Concern Voiced About Education of Refugee Children in Cameroon

Thousands of Nigerian refugees, who fled violence from the Boko Haram insurgency for Cameroon, say they are uncertain about returning to their country because they have lost everything to the insurgents. Humanitarian officials say conditions for refugee children may worsen if the youngsters continue to avoid school in the Minawao refugee camp. More than half of the thousands of children there either stay home or are involved with child labor.

It is a very noisy morning at the Minawao refugee camp in northern Cameroon. Groups of people are making rounds, calling on refugees to keep sending their young children to a formal educational establishment or teenagers to vocational schools to learn a trade that will help them, should they voluntarily return to Nigeria.

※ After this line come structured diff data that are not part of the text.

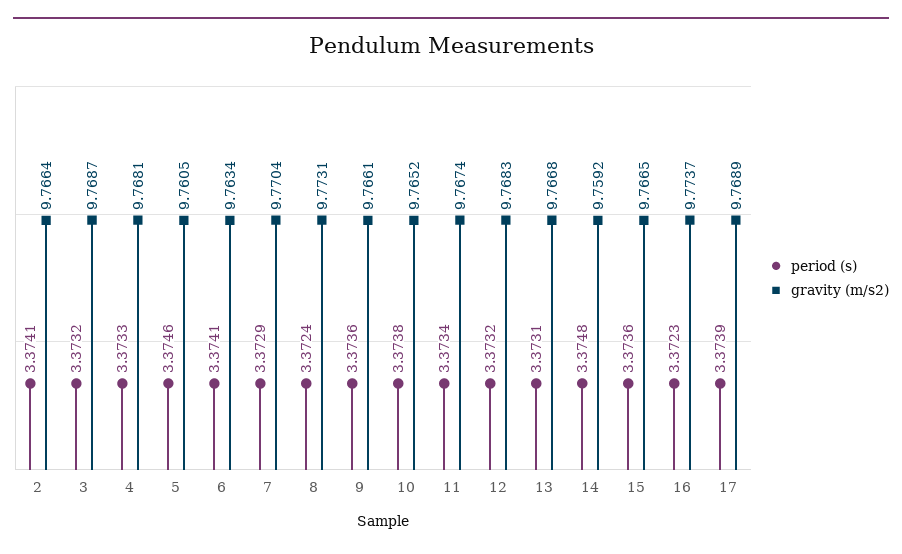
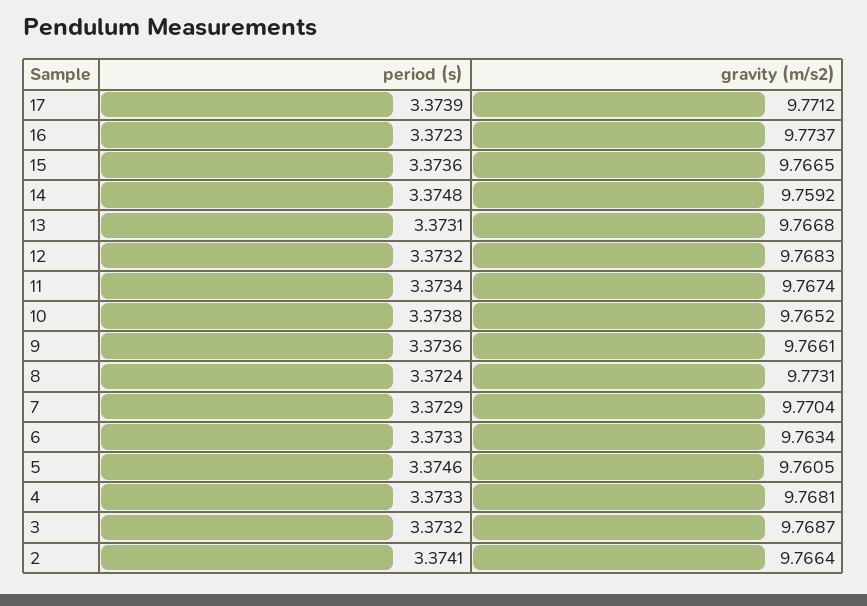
  {
    "period (s)": {
      "2": 3.3741,
      "3": 3.3732,
      "4": 3.3733,
      "5": 3.3746,
-     "6": 3.3741,
+     "6": 3.3733,
      "7": 3.3729,
      "8": 3.3724,
      "9": 3.3736,
      "10": 3.3738,
      "11": 3.3734,
      "12": 3.3732,
      "13": 3.3731,
      "14": 3.3748,
      "15": 3.3736,
      "16": 3.3723,
      "17": 3.3739
    },
    "gravity (m/s2)": {
      "2": 9.7664,
      "3": 9.7687,
      "4": 9.7681,
      "5": 9.7605,
      "6": 9.7634,
      "7": 9.7704,
      "8": 9.7731,
      "9": 9.7661,
      "10": 9.7652,
      "11": 9.7674,
      "12": 9.7683,
      "13": 9.7668,
      "14": 9.7592,
      "15": 9.7665,
      "16": 9.7737,
-     "17": 9.7689
+     "17": 9.7712
    }
  }

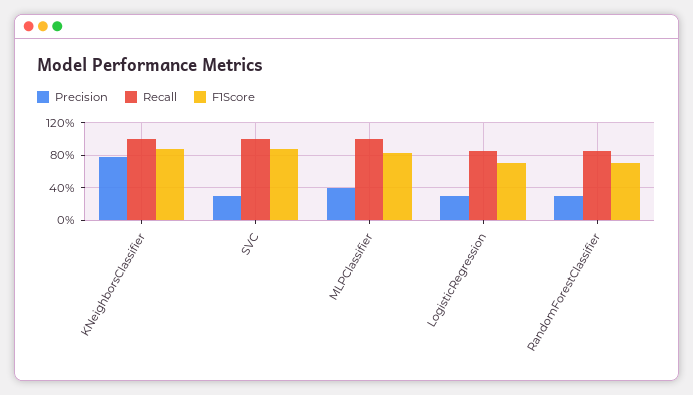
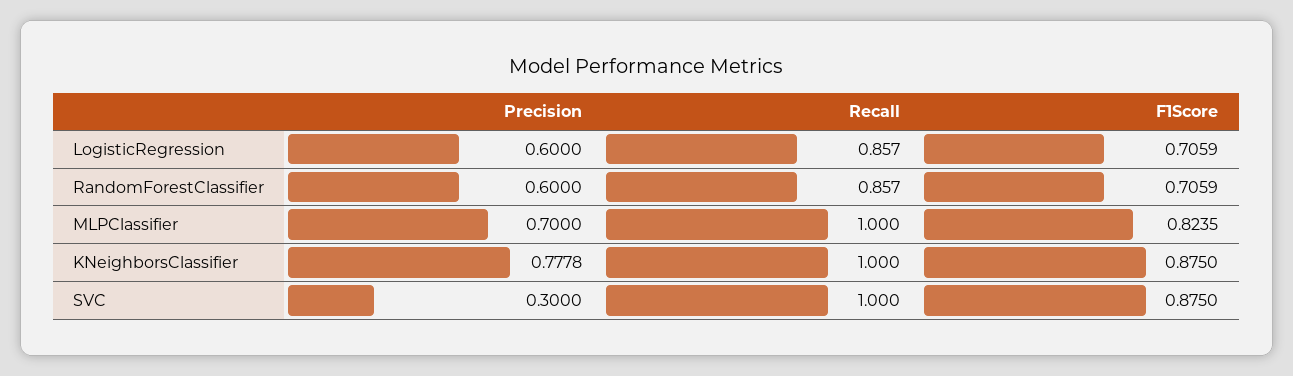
  {
    "Precision": {
      "KNeighborsClassifier": 0.7778,
      "SVC": 0.3,
-     "MLPClassifier": 0.4,
+     "MLPClassifier": 0.7,
-     "LogisticRegression": 0.3,
+     "LogisticRegression": 0.6,
-     "RandomForestClassifier": 0.3
+     "RandomForestClassifier": 0.6
    },
    "Recall": {
      "KNeighborsClassifier": 1,
      "SVC": 1,
      "MLPClassifier": 1,
      "LogisticRegression": 0.857,
      "RandomForestClassifier": 0.857
    },
    "F1Score": {
      "KNeighborsClassifier": 0.875,
      "SVC": 0.875,
      "MLPClassifier": 0.8235,
      "LogisticRegression": 0.7059,
      "RandomForestClassifier": 0.7059
    }
  }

Sister Gift Slovanska is a Roman Catholic nun who helps the refugees in far northern Cameroon. She says the UNHCR, along with the NGO Plan International, and local non-governmental organizations, churches and traditional rulers, aim to stress the importance of an education for children.

She says it is rather unfortunate that in spite of their tours of the refugee camps to tell parents to send their children to school, some still allow their children to serve as household help and child workers in surrounding villages just because they lack food.

In March 2017, the governments of Cameroon and Nigeria, alongside the U.N. refugee agency, signed an agreement for the voluntary repatriation of Nigerian refugees living in Cameroon.

More than 85,000 refugees who fled the Boko Haram insurgency in northeastern Nigeria are living at the Minawao camp.

Sixteen-thousand children were registered in schools before 2017, but after the announcement of their possible return to Nigeria, the numbers dropped to 7,000 this year, according to Cameroon’s government.

Elvis Nga Bihina is a spokesperson for traditional leaders who educate the refugees about sending children to school in the northern regions of Cameroon. He says the response has not been very successful this year because some 60 percent of the refugees are anxious to return home.

He says the main problem they face is that 80 percent of the population of the Minawao refugee camp is made up of school age children but that a majority of them have been absent from classrooms especially when they started hoping about returning to Nigeria.

Cameroon, Nigeria and the UNHCR agreed to provide people wishing to return with clear information on the security and economic situation as well as access to basic services particularly in Borno, Yobe and Adamawa States in northeastern Nigeria, where Boko Haram fighting is historically violent, in order to allow refugees to make well-informed and voluntary decisions.

This month, George Okoth-Obbo, the U.N. refugee agency’s assistant high commissioner for operations, visited Minawao and said officials would observe the situation in Nigeria before advising the refugees to voluntarily return home.

“It is clear that in those areas in which there are still activities that threaten safety, where people are being attacked, where people are being abducted, where their property is being destroyed, being burned and where there are security operations which are on going to resolve these problems, those are not conditions where people can return,” he said.

Okoth-Obbo said while waiting, the international community should know that the main goal to strive for is education.

A 2016 UNHCR survey conducted in Minawao camp revealed that 71 percent of the refugees intend to return as soon as the situation is conducive to doing so.

Boko Haram is blamed for about 20,000 deaths since beginning its insurgency in northern Nigeria in 2009. The Islamist extremist group says it wants to create a strict Islamic state in Muslim-majority northern Nigeria.